Excerpts from a dataset:
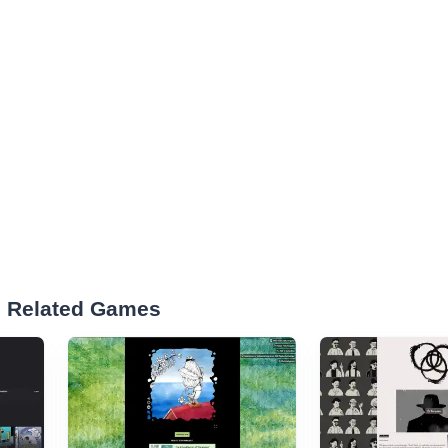
d Related Games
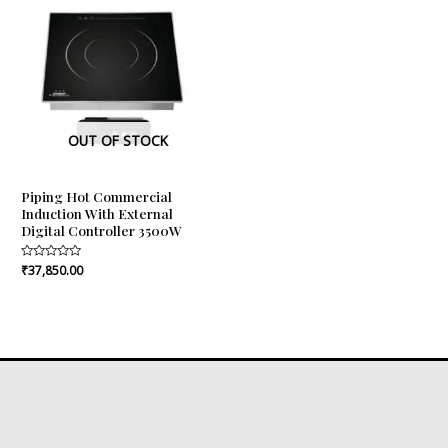
OUT OF STOCK
Piping Hot Commercial
Induction With External
Digital Controller 3500W
Rated
₹
37,850.00
0
out
of
5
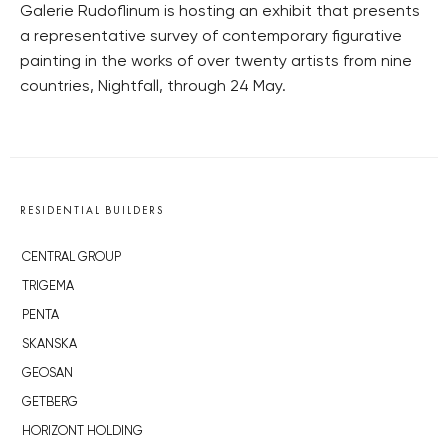
Galerie Rudoflinum is hosting an exhibit that presents
a representative survey of contemporary figurative
painting in the works of over twenty artists from nine
countries, Nightfall, through 24 May.
RESIDENTIAL BUILDERS
CENTRAL GROUP
TRIGEMA
PENTA
SKANSKA
GEOSAN
GETBERG
HORIZONT HOLDING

TASK STATEMENT:
Every entry above needs to be copied exactly, and no pictures go with it.

EXERCISE ANSWER:
d Related Games
OUT OF STOCK
Piping Hot Commercial
Induction With External
Digital Controller 3500W
Rated
₹
37,850.00
0
out
of
5
Galerie Rudoflinum is hosting an exhibit that presents
a representative survey of contemporary figurative
painting in the works of over twenty artists from nine
countries, Nightfall, through 24 May.
RESIDENTIAL BUILDERS
CENTRAL GROUP
TRIGEMA
PENTA
SKANSKA
GEOSAN
GETBERG
HORIZONT HOLDING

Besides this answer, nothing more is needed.